Some of the items in the news that caught my eye over the last week or two:
PRISONS: The Observer (13 Aug), in Jail doesn’t work, say crime victims, highlights a new study from Smart Justice that suggests that:
The vast majority of crime victims do not believe that prison reduces levels of offending […]. The surprising findings of the first survey of those whose lives have been affected by crime suggest the public is losing faith in the penal system.
BEHAVIOURAL PROFILING: The New York Times (16 August) provides more on behavioural profiling at airports :
[…] after the reported liquid bomb plot in Britain, agency officials say they want to have hundreds of behavior detection officers trained by the end of next year and deployed at most of the nation’s biggest airports. “The observation of human behavior is probably the hardest thing to defeat,” said Waverly Cousin, a former police officer and checkpoint screener who is now the supervisor of the behavior detection unit at Dulles. “You just don’t know what I am going to see.”
Even in its infancy, the program has elicited some protests. […] concerns were raised this week by two of the foremost proponents of the techniques, a former Israeli security official and a behavioral psychologist who developed the system of observing involuntarily muscular reactions to gauge a person’s state of mind. They said in interviews that the agency’s approach puts too little emphasis on the follow-up interview and relies on a behavior-scoring system that is not necessarily applicable to airports.
DATING VIOLENCE: A Wake Forest University press release dated 10 August reports on a new study on dating violence by adolescents who have been watching wrestling on TV:
The frequency of adolescents viewing wrestling on TV was positively associated with date fighting and other violent behaviors, according to a study, published by researchers at Wake Forest University School of Medicine in the August issue of Pediatrics. […] Adolescents who watch wrestling on TV are exposed to a high frequency of violence between men and women, alcohol use and hearing women referred to in derogatory terms such as “bitch,” according to the study. In addition, the scenarios played out in the TV dramas often present violence as a solution to a problem.
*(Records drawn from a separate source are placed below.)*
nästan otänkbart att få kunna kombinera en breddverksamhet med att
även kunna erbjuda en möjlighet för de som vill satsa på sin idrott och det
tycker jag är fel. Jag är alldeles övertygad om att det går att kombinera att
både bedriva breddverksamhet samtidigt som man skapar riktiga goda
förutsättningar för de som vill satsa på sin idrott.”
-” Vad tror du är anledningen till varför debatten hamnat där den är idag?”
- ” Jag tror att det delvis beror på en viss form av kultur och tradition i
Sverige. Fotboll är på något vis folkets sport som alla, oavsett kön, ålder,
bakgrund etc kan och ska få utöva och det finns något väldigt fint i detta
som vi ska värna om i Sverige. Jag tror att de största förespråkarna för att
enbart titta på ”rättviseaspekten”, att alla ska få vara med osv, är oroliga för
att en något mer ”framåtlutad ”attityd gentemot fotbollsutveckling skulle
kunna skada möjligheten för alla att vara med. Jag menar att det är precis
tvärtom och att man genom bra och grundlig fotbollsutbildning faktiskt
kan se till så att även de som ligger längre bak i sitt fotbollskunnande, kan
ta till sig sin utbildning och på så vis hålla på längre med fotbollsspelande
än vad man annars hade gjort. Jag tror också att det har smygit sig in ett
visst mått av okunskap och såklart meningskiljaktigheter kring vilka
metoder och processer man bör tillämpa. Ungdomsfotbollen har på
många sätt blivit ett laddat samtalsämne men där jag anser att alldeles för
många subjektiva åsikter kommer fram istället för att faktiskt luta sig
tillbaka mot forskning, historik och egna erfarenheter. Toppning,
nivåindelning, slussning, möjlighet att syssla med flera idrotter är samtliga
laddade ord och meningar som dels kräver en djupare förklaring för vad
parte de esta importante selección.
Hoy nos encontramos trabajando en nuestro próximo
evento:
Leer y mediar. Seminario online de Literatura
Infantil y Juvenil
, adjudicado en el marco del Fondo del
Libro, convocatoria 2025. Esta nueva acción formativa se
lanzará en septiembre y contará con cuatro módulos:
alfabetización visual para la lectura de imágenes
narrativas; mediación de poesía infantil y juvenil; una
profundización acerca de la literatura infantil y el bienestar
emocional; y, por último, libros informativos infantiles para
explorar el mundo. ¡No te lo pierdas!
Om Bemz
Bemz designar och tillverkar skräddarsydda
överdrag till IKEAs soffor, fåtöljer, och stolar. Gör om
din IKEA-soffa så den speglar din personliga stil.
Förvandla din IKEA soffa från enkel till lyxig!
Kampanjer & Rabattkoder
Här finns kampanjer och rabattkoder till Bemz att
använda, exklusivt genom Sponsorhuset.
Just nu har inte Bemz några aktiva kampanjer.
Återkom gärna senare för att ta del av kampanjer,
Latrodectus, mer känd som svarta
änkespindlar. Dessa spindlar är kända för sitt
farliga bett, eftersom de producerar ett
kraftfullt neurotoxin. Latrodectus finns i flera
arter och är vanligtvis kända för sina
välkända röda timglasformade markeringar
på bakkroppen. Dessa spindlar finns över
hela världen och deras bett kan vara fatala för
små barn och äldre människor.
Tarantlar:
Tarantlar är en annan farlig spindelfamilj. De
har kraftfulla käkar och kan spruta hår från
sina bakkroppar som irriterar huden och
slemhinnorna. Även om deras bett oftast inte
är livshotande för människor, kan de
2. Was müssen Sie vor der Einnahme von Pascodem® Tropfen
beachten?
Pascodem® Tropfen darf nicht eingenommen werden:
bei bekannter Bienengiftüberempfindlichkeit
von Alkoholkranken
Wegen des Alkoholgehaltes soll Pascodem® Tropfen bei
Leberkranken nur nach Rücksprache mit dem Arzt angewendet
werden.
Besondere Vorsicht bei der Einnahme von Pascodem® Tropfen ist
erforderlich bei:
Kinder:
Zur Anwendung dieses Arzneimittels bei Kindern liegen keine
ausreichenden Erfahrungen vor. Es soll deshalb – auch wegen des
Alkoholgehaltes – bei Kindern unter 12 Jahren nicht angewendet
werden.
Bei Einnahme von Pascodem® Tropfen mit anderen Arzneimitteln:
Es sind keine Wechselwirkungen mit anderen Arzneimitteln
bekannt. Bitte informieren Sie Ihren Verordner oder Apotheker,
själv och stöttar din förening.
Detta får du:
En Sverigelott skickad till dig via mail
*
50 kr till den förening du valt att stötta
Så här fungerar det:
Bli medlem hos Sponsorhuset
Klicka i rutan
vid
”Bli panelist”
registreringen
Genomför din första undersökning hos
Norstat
MENTAL HEALTH: Hat tip to Psych Central (10 Aug) for a link to a piece on the BBC website on severe mental illness and criminal behaviour
UK experts studied 13 years of data from Sweden, where population data on mental health and crime is kept. It was found 18% of murders and attempted murders were committed by people with a mental illness. […] Dr Seena Fazel, the forensic psychiatrist who led the research, said: “The figure of one in 20 is probably lower than most people would imagine. […] In many ways the most interesting aspect of our findings is that 19 out of 20 people committing violent crimes do so without having any severe mental health problems.”
CRIMINAL BEHAVIOUR: Maori slam ‘warrior’ gene study (ABC News, Australia, 9 August):
A New Zealand scientist says the country’s indigenous Maori people have a ‘warrior’ gene which makes them more prone to violent and criminal behaviour. Dr Rod Lea revealed his theory […] at the 11th International Congress of Human Genetics in Brisbane, Australia, acknowledging that it is controversial to suggest an ethnic group is predisposed towards criminal behaviour. Maori leaders immediately panned his claims. Maori Party co-leader Tariana Turia told The Press newspaper that while she had heard of Maori having a genetic predisposition towards alcoholism, it was a big leap to include violent tendencies.
POLICING: The Philadephia Inquirer (13 August) published a review of sexual misconduct by police officers:
Hundreds of police officers across the country have turned from protectors to predators, using the power of their badge to extort sex, an Inquirer review shows. Many of those cases fit a chilling pattern: Once abusers cross the line, they attack again and again before they are caught. Often, departments miss warning signs about the behavior.
[…] Sex abuse by police has received little of the attention or urgency given police brutality or shootings. A handful of studies suggest the magnitude of the problem. In one of the earliest, Roger L. Goldman and Steven Puro of St. Louis University examined Florida cases from the 1970s and 1980s in which officers lost their law-enforcement certifications. […] A 2003 analysis found that sexual misconduct was the leading reason that officers lost their badges in Utah. […] Another study – called “Driving While Female” because so many cases begin with traffic stops – argues that the problem “parallels the national problem of racial profiling.” […] Criminologist Timothy Maher, who has surveyed chiefs and rank-and-file officers about sexual abuse, said the profession recognizes the issue but has not done much about it.
ROBBERY / JUVENILE CRIME: The Enquirer (Cinncinnati, 15 Aug), reports on a growing trend towards the involvement of teens in aggravated robbery and muses on the involvement of women in such crimes:
Last week, the FBI sent a memo to state bank robbery coordinators saying the agency is seeing an emerging trend in the number of juvenile bank robbery suspects. The trend is consistent with overall crime, the memo said. […] “We’re seeing women really taking a more aggressive role in bank robberies than in years past,” [FBI bank robbery coordinator] Trombitas said. “Women are more involved in violent crimes and bank robbery goes hand in hand with that.”